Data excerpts
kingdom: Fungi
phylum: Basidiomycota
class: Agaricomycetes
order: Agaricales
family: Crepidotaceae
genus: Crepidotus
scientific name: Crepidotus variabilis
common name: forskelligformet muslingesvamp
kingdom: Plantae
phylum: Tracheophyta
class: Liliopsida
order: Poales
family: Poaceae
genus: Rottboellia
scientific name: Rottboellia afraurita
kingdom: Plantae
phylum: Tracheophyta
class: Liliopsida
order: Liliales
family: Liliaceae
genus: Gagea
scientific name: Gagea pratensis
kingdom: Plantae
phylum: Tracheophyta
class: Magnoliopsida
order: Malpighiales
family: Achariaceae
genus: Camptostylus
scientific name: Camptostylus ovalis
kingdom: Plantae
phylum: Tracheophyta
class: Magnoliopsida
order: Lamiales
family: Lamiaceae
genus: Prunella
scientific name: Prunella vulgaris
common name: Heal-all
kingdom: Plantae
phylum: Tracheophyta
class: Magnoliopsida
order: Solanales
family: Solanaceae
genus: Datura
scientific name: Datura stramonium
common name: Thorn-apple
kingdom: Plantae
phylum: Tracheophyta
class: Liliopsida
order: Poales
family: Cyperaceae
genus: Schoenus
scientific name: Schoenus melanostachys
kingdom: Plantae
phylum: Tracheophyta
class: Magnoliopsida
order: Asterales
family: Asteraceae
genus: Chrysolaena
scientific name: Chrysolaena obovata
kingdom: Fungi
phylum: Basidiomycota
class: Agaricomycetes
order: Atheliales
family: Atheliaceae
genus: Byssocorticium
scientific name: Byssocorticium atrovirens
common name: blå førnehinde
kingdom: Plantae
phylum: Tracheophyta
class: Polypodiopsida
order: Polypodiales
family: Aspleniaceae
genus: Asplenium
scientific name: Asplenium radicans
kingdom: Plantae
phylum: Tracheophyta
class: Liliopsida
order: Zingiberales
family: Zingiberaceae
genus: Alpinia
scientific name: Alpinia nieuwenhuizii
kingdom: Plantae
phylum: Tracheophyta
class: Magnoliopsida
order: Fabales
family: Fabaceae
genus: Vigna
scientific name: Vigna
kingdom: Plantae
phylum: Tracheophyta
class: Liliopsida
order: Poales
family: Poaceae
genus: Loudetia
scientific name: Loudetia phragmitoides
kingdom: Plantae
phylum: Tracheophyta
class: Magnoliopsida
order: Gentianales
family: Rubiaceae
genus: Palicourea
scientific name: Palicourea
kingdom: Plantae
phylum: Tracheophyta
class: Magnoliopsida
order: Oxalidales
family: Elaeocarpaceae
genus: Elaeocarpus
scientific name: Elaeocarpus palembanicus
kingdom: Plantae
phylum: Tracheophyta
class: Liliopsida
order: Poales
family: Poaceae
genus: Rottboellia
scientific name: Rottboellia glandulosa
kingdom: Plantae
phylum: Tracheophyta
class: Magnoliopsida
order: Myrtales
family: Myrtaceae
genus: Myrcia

* What is needed:
Copy out every line of the records that contains the string "Rottboellia". The match is case-sensitive.

* Solution to this exercise:
genus: Rottboellia
scientific name: Rottboellia afraurita
genus: Rottboellia
scientific name: Rottboellia glandulosa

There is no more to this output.